§ Texto para leer
━━━━━━━━

¿Quién no ha degustado alguna vez en su vida un café humeante o con hielo, azucarado o amargo, solo o con leche, con o sin alcohol añadido?
¿Desde cuándo su embriagador aroma cautiva el paladar de quienes con su boca le regalan poesía? La grandiosidad de esta bebida tan cautivadora se ha colado sigilosamente en nuestras vidas desde primera hora de la mañana, facilita el que nos mantengamos unidos al final de una comida o nos reúne con viejas amistades para contarnos el familiar y cálido día a día.
Son innumerables las citas de filósofos, escritores, artistas y otras tantas celebridades, que le han dedicado frases que imbrican o ensamblan su olor, sabor y efecto, pero como muestra ahí van algunas que, de paso, abren el anecdotario cincuenta y tres:
En este precioso anónimo podemos leer: “No es que el café me dé insomnio, es que me hace soñar despierto”.
O el extraordinario compositor Johann Sebastián Bach (1685 – 1750): “Sin mi café de la mañana soy sólo como una pieza dorada y seca de carnero”.
Y qué decir del genial escritor nicaragüense Rubén Darío (1867 – 1916): “Una buena taza de su negro licor, bien preparado, contiene tantos problemas y tantos poemas como una botella de tinta”.
Sobre su origen, cuenta la leyenda que había un pastor de cabras en la provincia de Kaffa en Abisinia (hoy Etiopía), llamado Kaldi, que un día se percató de la vitalidad de su rebaño tras comer unas bayas rojas y brillantes de un arbusto (cafeto). El rebaño dio muestras de una excitación inusual, saltando y brincando toda la noche.
Al día siguiente observó que las cabras comían las hojas de un arbusto en el que él no había reparado y que transmitía al rebaño un nerviosismo especial. Ni corto ni perezoso, el pastor hizo una infusión de aquellas hierbas y comprobó que no podía conciliar el sueño. Poco después, hirvió algunas de las semillas y, bebiendo el líquido resultante, experimentó el mismo resultado.
Las llevó a un venerado musulmán que habitaba en un monasterio, quien desaprobó de inmediato su uso y las arrojó al fuego. Pero, en ese mismo instante, le cautivó un bálsamo embriagador que impulsó al sabio a meter las manos en las brasas y extraer los granos tostados. De un verde sucio, habían adquirido un color negro.
Un descubrimiento así no podía mantenerse en secreto ni tenía por qué, así es que se fue extendiendo por toda Etiopía la costumbre de tostar las semillas del café y beber su infusión.
Este hábito llegó a Arabia, donde la bebida tomó el nombre de Kawa y algunos aseguran que por la similitud con la piedra santa de La Meca llamada La Kaaba, que también es de color negro.

━━━━━━━━

§ Extractos de datos

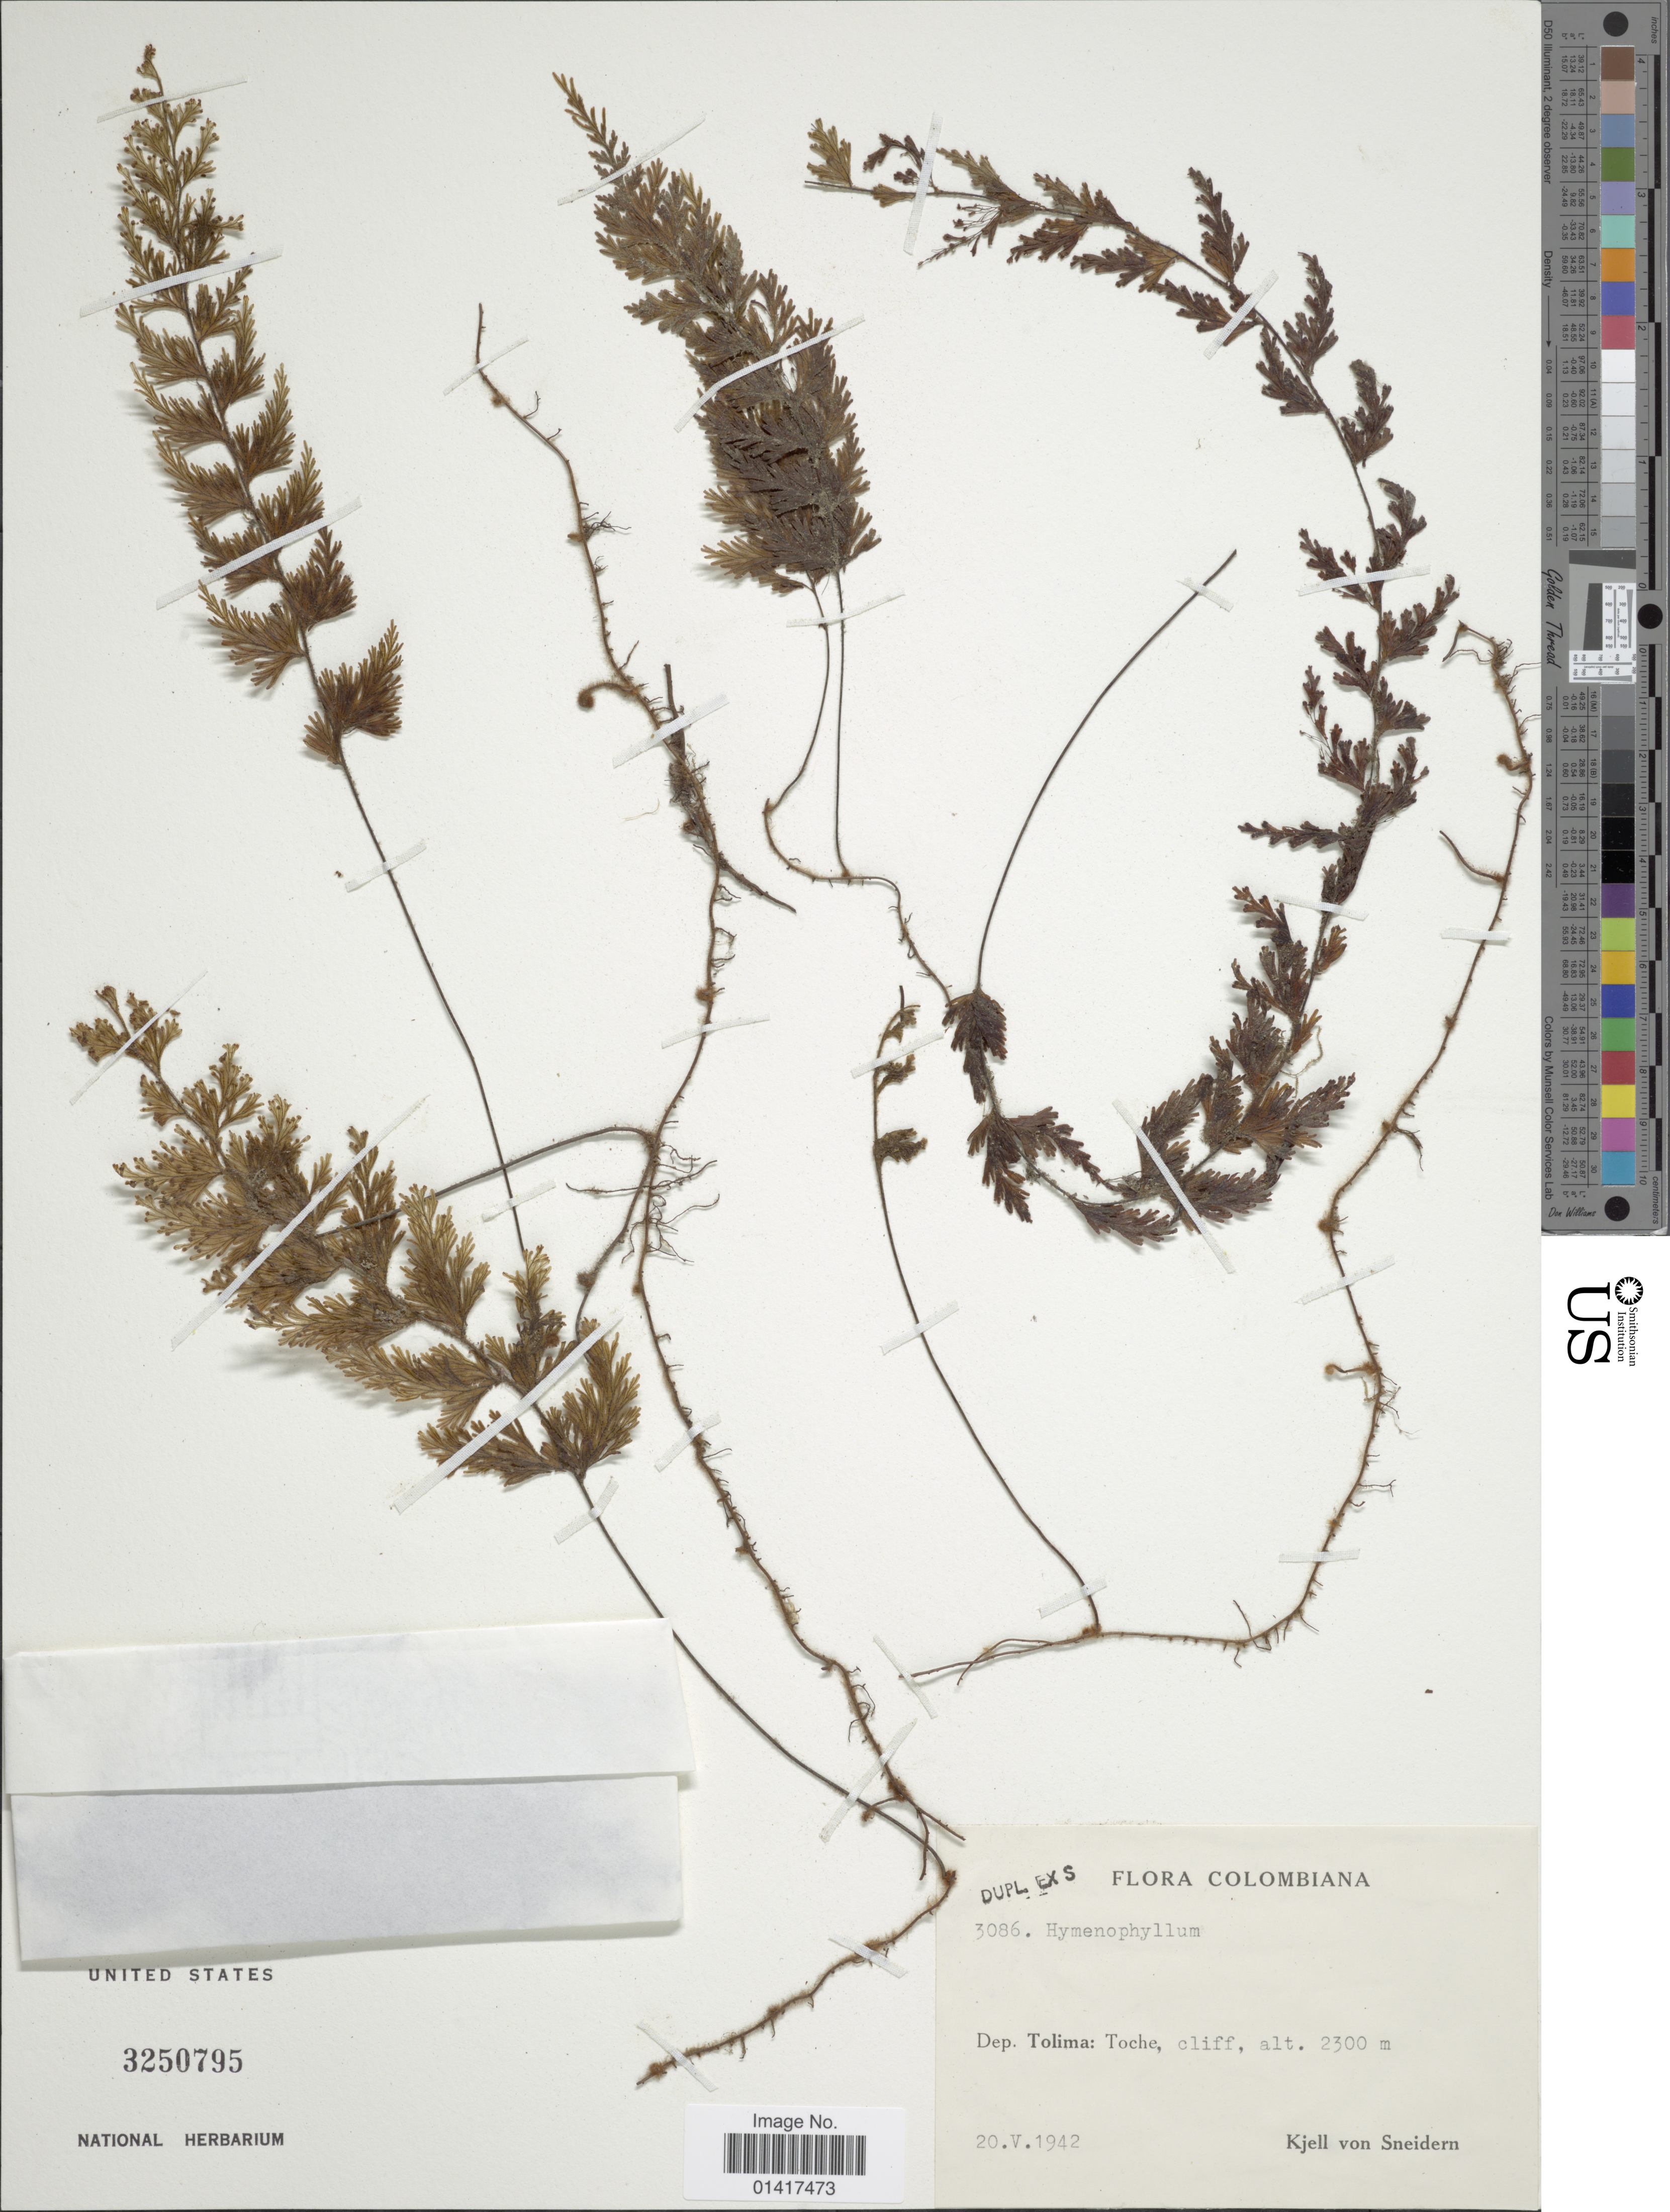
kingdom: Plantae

━━━━━━━━

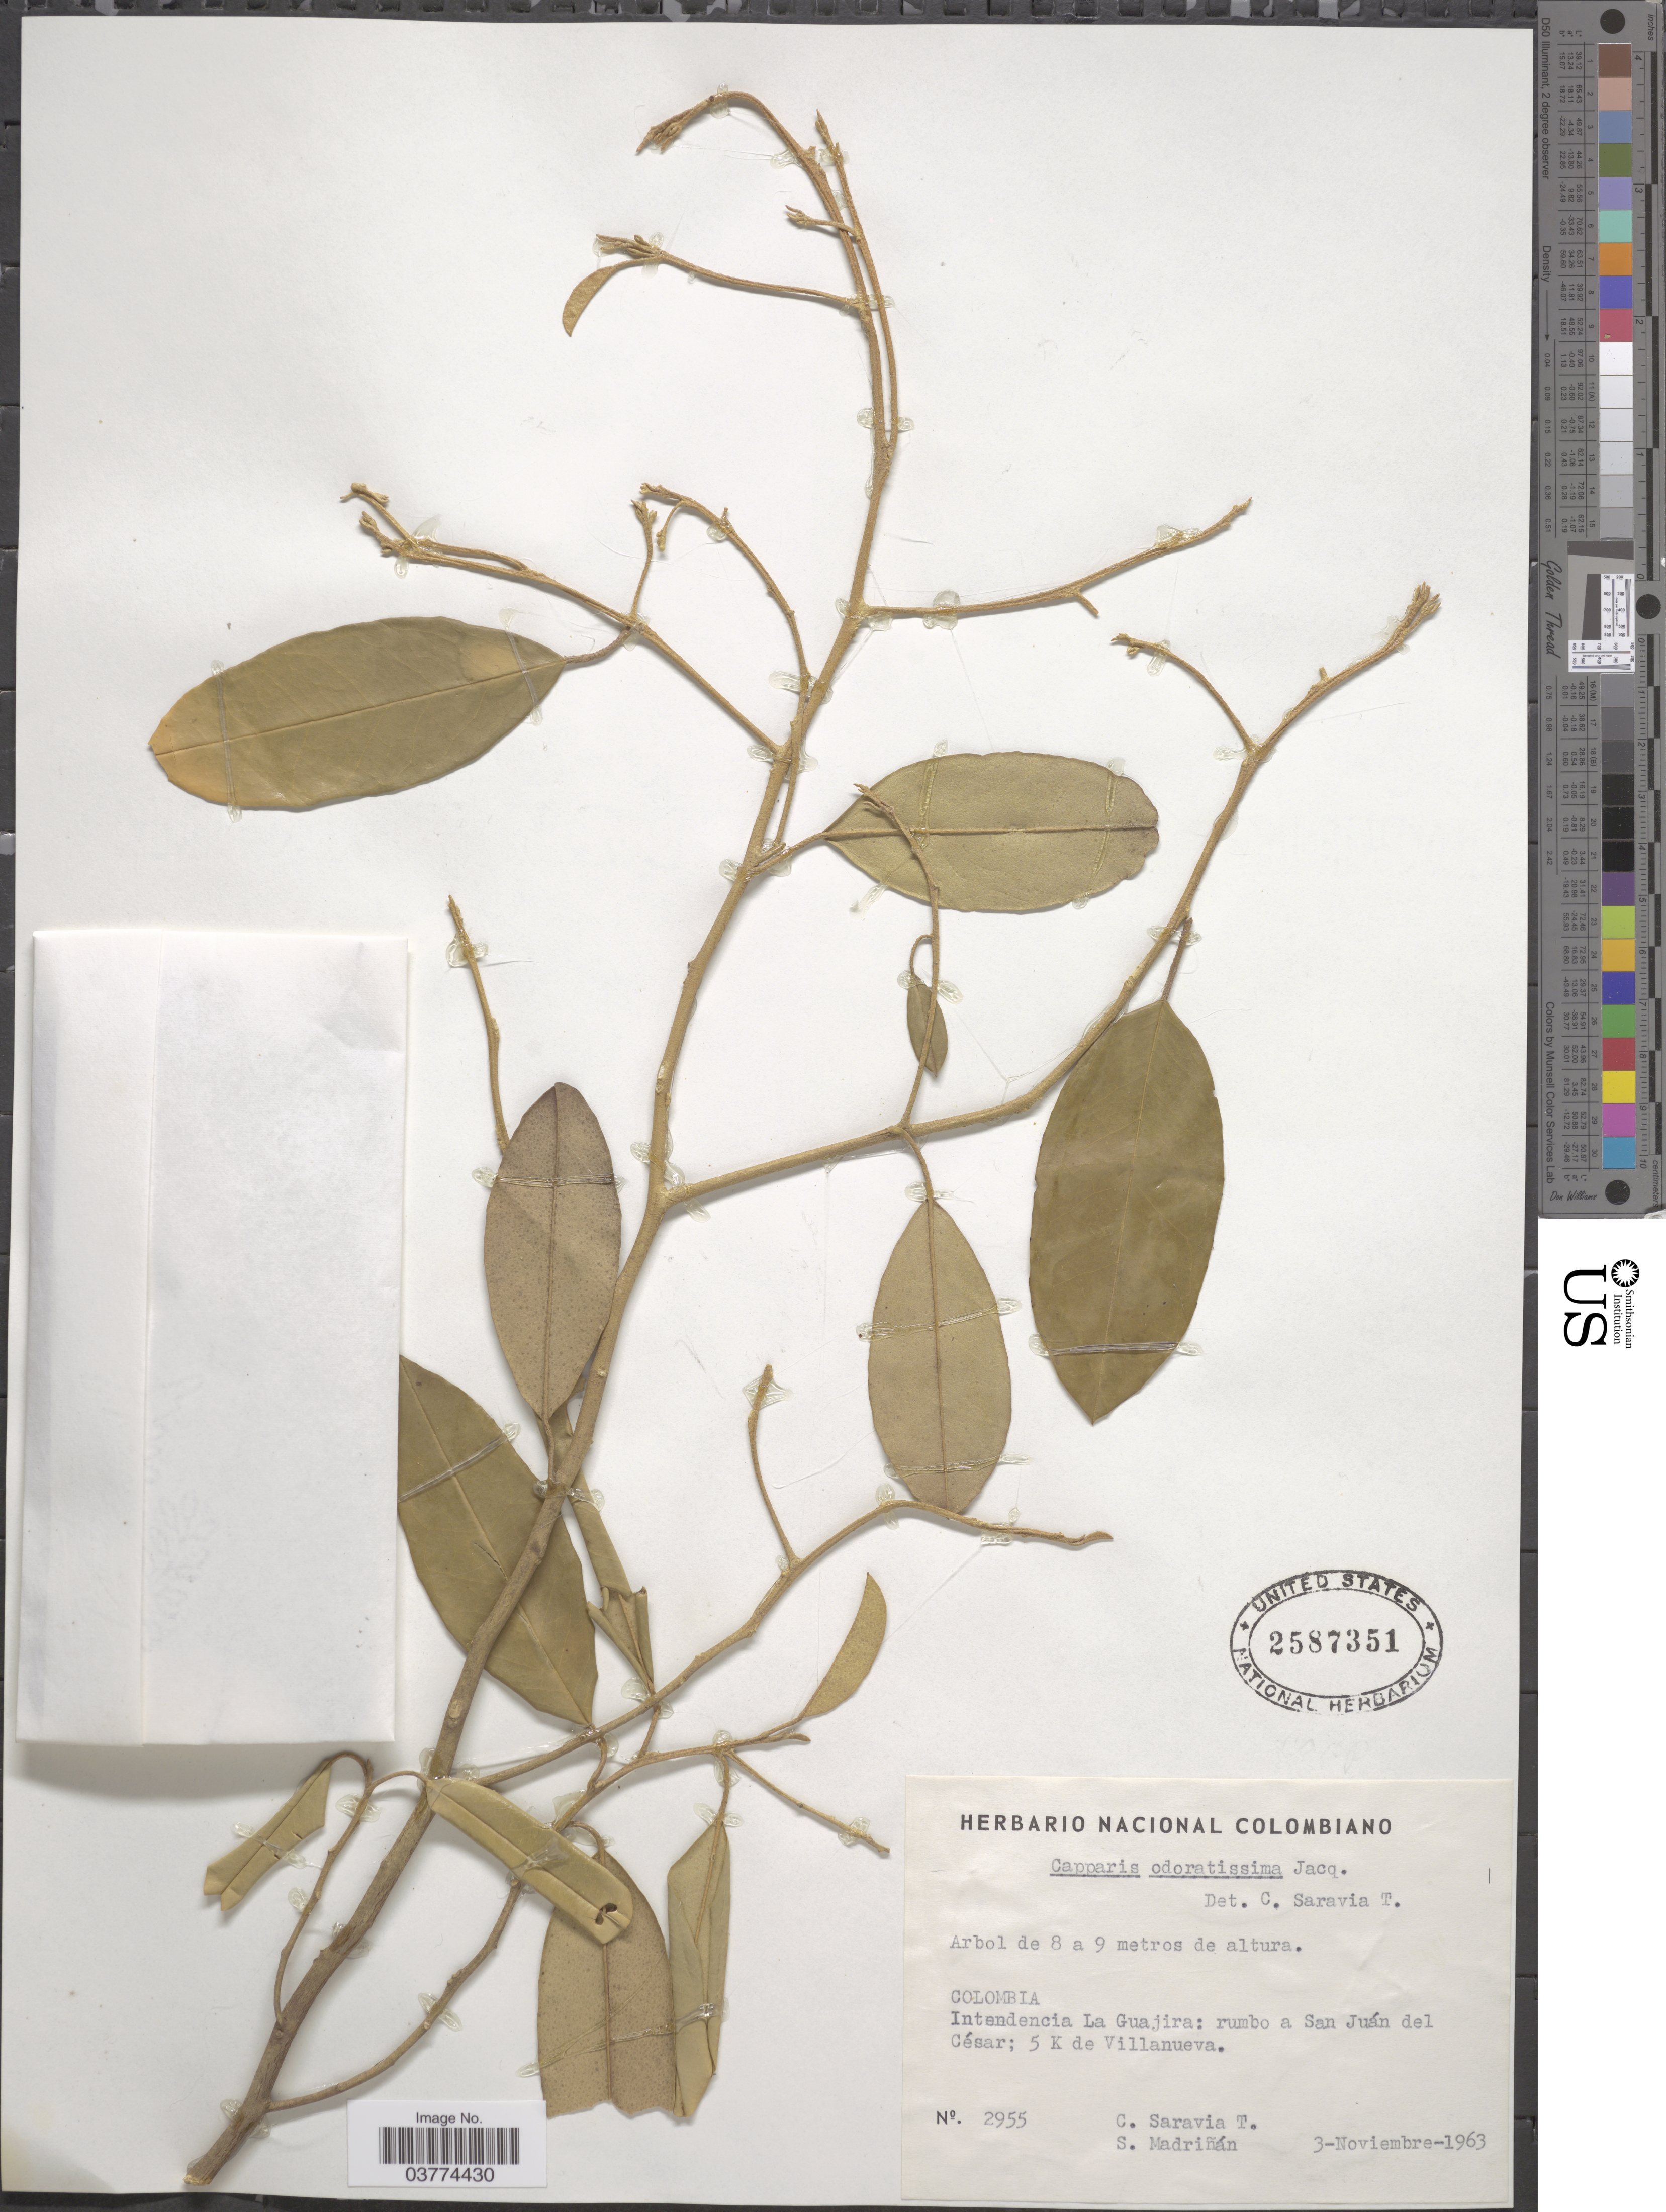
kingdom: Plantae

━━━━━━━━

§ Retos
a - Cita todo el pasaje del texto sobre el café que va desde "Las llevó a" hasta "de color negro.".
b - Di si cada afirmación concuerda con el texto sobre el café, con un sí o un no y las palabras literales del texto que lo deciden: (i) Kaldi era un pastor de cabras de la provincia de Kaffa, en Abisinia. (ii) El musulmán del monasterio aprobó enseguida el uso de las semillas. (iii) En Arabia la bebida recibió el nombre de Kawa.
Las filas de datos no tienen ningún papel aquí.

§ Soluciones
a -
Las llevó a un venerado musulmán que habitaba en un monasterio, quien desaprobó de inmediato su uso y las arrojó al fuego. Pero, en ese mismo instante, le cautivó un bálsamo embriagador que impulsó al sabio a meter las manos en las brasas y extraer los granos tostados. De un verde sucio, habían adquirido un color negro.
Un descubrimiento así no podía mantenerse en secreto ni tenía por qué, así es que se fue extendiendo por toda Etiopía la costumbre de tostar las semillas del café y beber su infusión.
Este hábito llegó a Arabia, donde la bebida tomó el nombre de Kawa y algunos aseguran que por la similitud con la piedra santa de La Meca llamada La Kaaba, que también es de color negro.

b -
(i) Sí: "había un pastor de cabras en la provincia de Kaffa en Abisinia (hoy Etiopía), llamado Kaldi".
(ii) No: "desaprobó de inmediato su uso y las arrojó al fuego".
(iii) Sí: "la bebida tomó el nombre de Kawa".